@wizzwizz4 @chjara I'm not galaxy brain enough to work with that, but damn it you make me wanna try.
@Paradox @wizzwizz4 @chjara@mk.absturztau.be
There are multiple ways. Note that to build a computing machine you need both logical operators *and* an amplification setup (usually double negation can serve as an amplifier), because you need deep logical expressions. You also obviously need to have a way to pass signals with a well-defined symbols (usually just two). If you want to have an actual computer, you also need to have memory; usually that can be arranged by doing the same feedback loops that SRAM uses (e.g. https://commons.wikimedia.org/wiki/File:SR_Flip-flop_Diagram.svg), so usually gates are sufficient to construct that.
One approach is to define flow of water/fluid as one symbol and lack of flow as another. Then you can have free-air gates like https://en.wikipedia.org/wiki/Fluidics#/media/File:Fluidic_AND_XOR.svg.
In the same setup, you can use constructions such as a modified version of https://en.wikipedia.org/wiki/Fluidics#/media/File:Fluidicamplifier.svg to get logical gates without relying on free-air streams and on gravity. This allows you to have a wider range of pressures, which helps if you are forced to have long or thin pipes.
Another setup (that I know very little about) is to have constant flow of water and distinguish symbols by overlaying a vibration on top. The advantage is that the total flow is roughly constant over time, which makes "water supply" simpler.
Yet another setup that can work at very low scales, is to have constant flow of fluid and indicate symbols by different patterns of bubbles in the liquid stream. There are very ingenious ways to combat desynchronization, and to make a memory cell that keeps its state across a water flow outage. See http://cba.mit.edu/docs/theses/08.09.Prakash.pdf for lots of details.
The search term for all this is "fluidics". You'll find not only digital logic, but also (maybe even predominantly) analog logic. There are for example very simple purely-fluidic angular rotation rate sensors (that rely on Coriolis effect), and many effectors are anyway actuated hydraulically. That, a.o., once made fluidics very attractive for closed loop control systems in aircraft (at the time when electronics were less reliable).
Note that fluidics includes systems that work with other fluids, in particular with air. For example, https://www.technologyreview.com/1997/02/01/41630/kosher-sound/ is a (very abstruse) example of a fluidic system that uses just air.
I've tried reproducing fluidic amplifiers (or rather, generators) in water.
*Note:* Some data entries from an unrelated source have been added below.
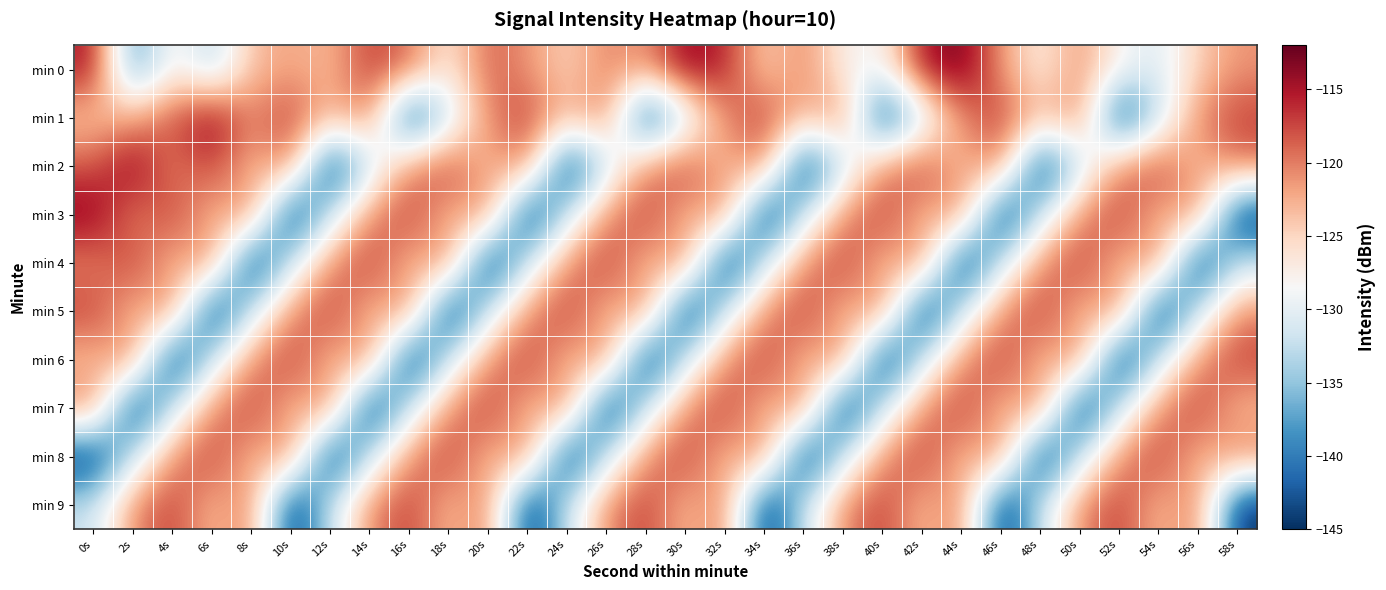

What is the smallest value displayed?

-145.3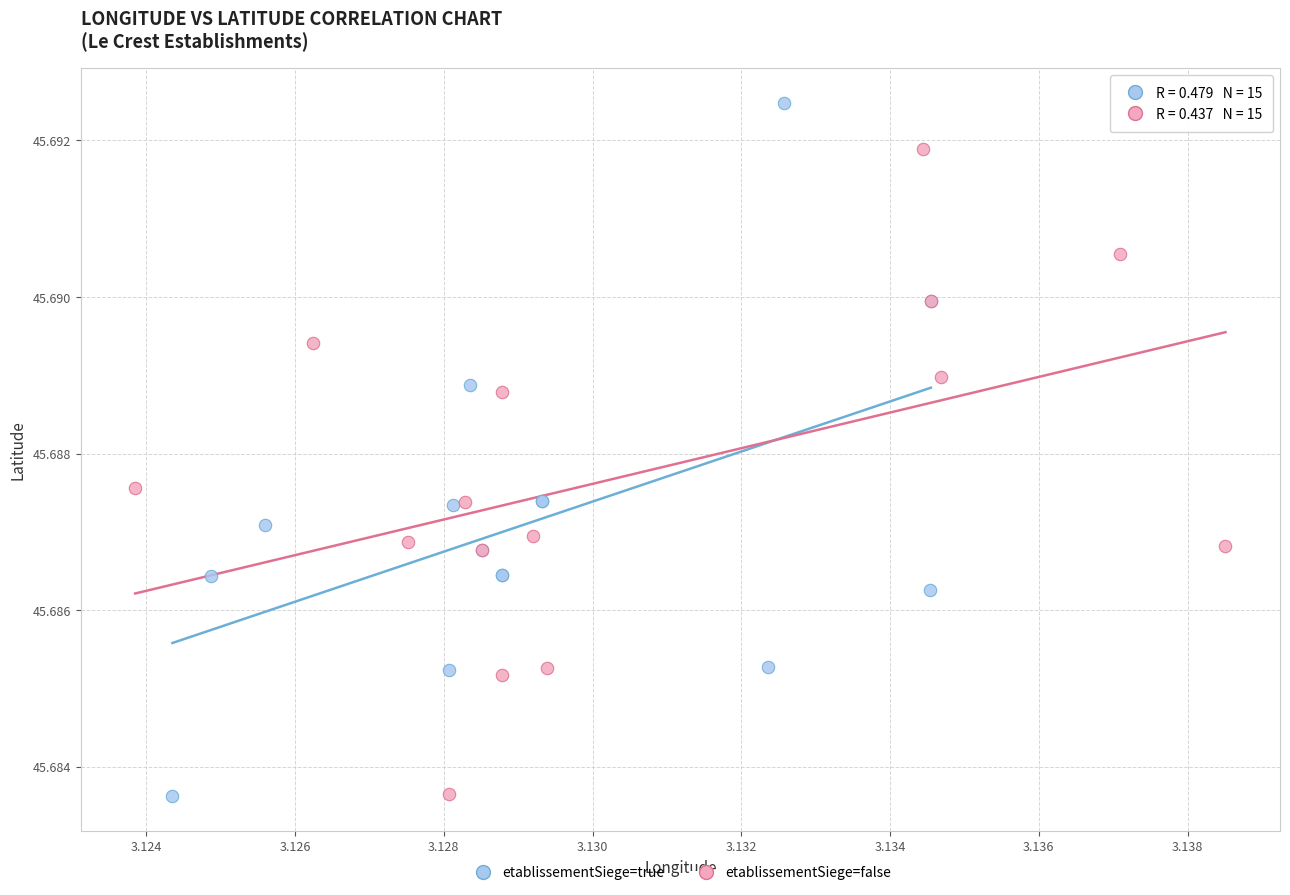

Which series has the widest spread of Y values?

etablissementSiege=true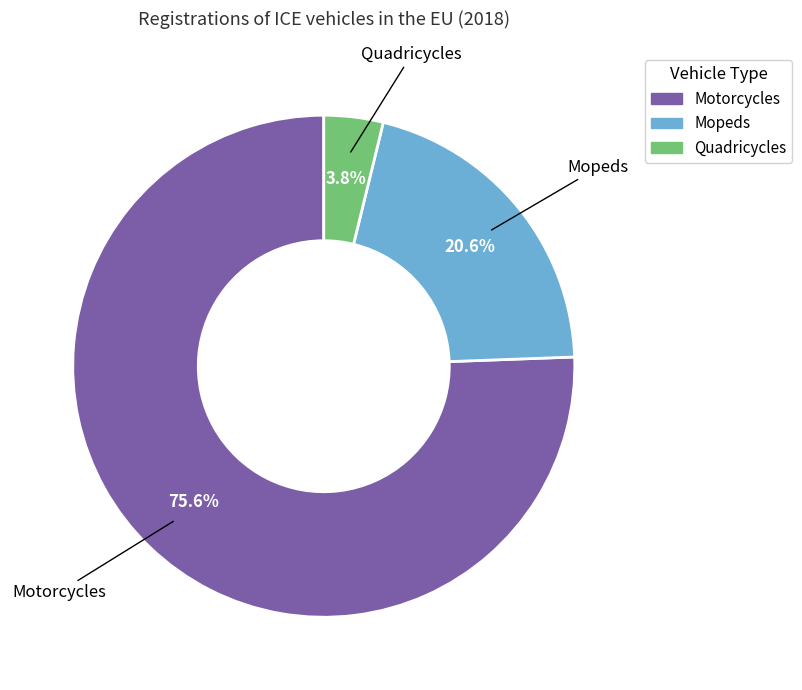

How many slices are in this pie chart?

3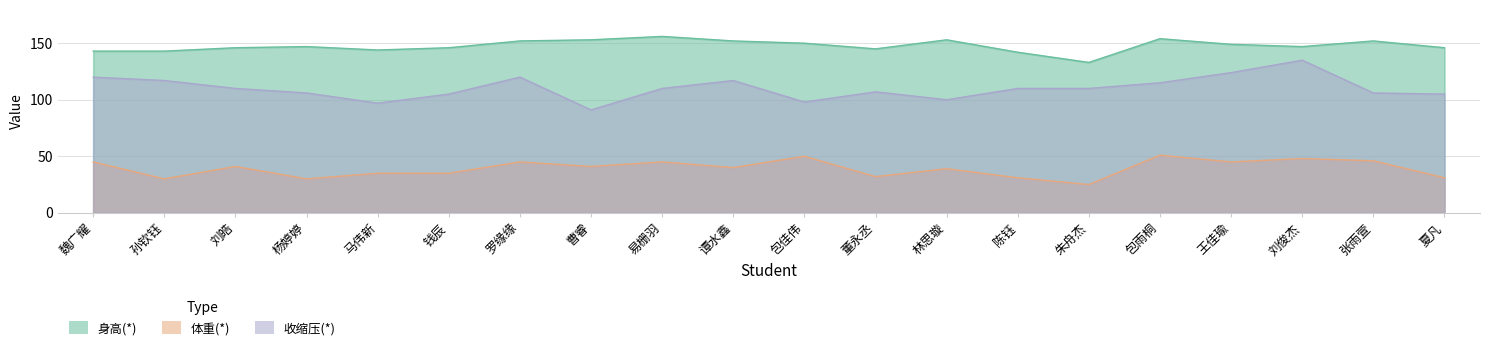

The 体重(*) series shows 28 at 刘俊杰. True or false?

False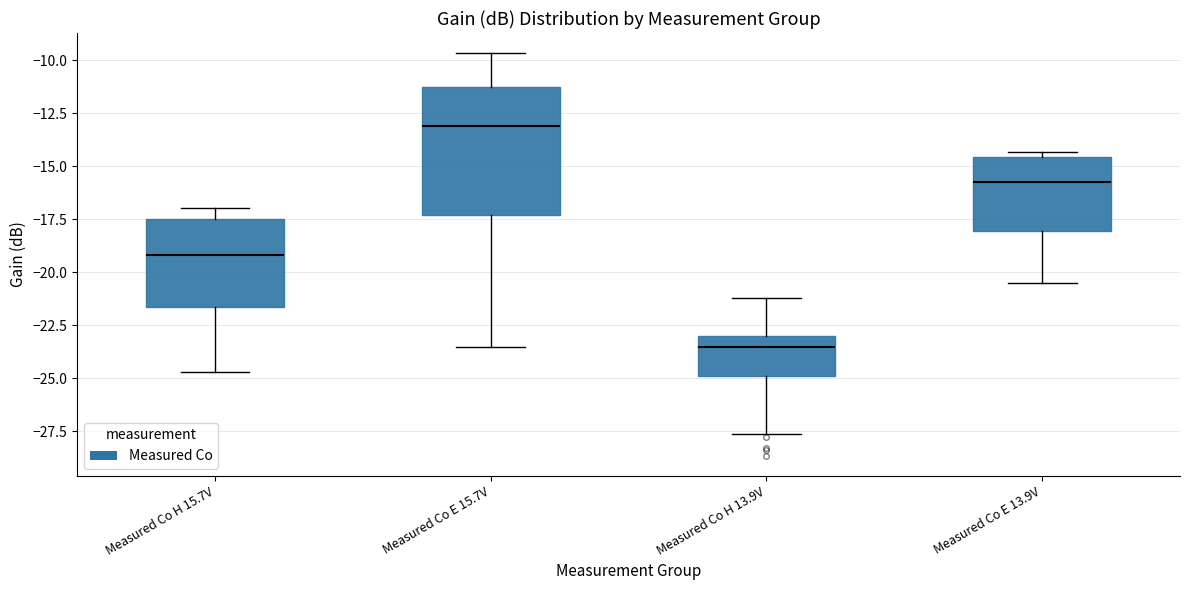

Reading left to right, read every box against the y-axis: the position of its median line, the range the box covers, and the ends of its whiskers. The values are not printed on the chart, so give them approximately, as read against the axis.

Measured Co H 15.7V: median -19.0, box -21.5 to -17.5, whiskers -24.5 to -17.0
Measured Co E 15.7V: median -13.0, box -17.5 to -11.5, whiskers -23.5 to -9.5
Measured Co H 13.9V: median -23.5, box -25.0 to -23.0, whiskers -27.5 to -21.0
Measured Co E 13.9V: median -15.5, box -18.0 to -14.5, whiskers -20.5 to -14.5 (just above the box's upper edge)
I've managed to get oscillations of frequencies that I did not expect and put the project on hold because I didn't really have a good way to measure the resulting signal (I wanted to target low acoustic frequencies, both because I wanted the device to make sound that can be heard and because this is the range which is practical to design oscillators for while keeping all the pipe lengths shorter than 10m).
> I can't imagine there are very many people, even on fedi, that have experimented with this, so I'm kinda impressed you found this. (unless you follow wizz or chjara and I don't know)
Blame @timorl :)
> My ultimate concept is going primitive technology with a computer, as close to a modern one as possible. If time was no object, I could certainly replicate one, even given I only barely have a Master's in CS. However I would likely only have enough time to make something much simpler.
There are some computer architectures that are extremely simple on the hardware side and annoying but possible to program for. I have misplaced a description of one such, might find it later.
> I don't like the idea of using gravity because I'd eventually need to pump it back up to restore energy.
Your computing device will be losing energy to heat. You will need to supply energy to it. I have no experience with the free-air gates, which operate at ~atmospheric pressure (because gate outputs are at atmospheric pressure at the height of the gate: water is pushed into them purely by gravity), so in their case having a bucket that you need to keep filled just above the machine seems like the easiest solution. In setups where gates are fully enclosed you are much more free to choose supply pressure and it's generally useful to use higher supply pressures (you can make the device smaller, esp. all the connecting hoses/pipes can be thinner because you can tolerate higher pressure drop along them). While whatever you construct will have a _range_ of operating pressures, the pressure that matters is the difference between source and outflow, and you can increase outflow pressure by clamping the outflow hose a bit if need be. So, I just made a shower barb adapter and used water at our supply pressure (~4ata).
@Paradox @timorl
Also, electricity does _not_ flow readily. A battery is essentially an charge pump with a chemical power source.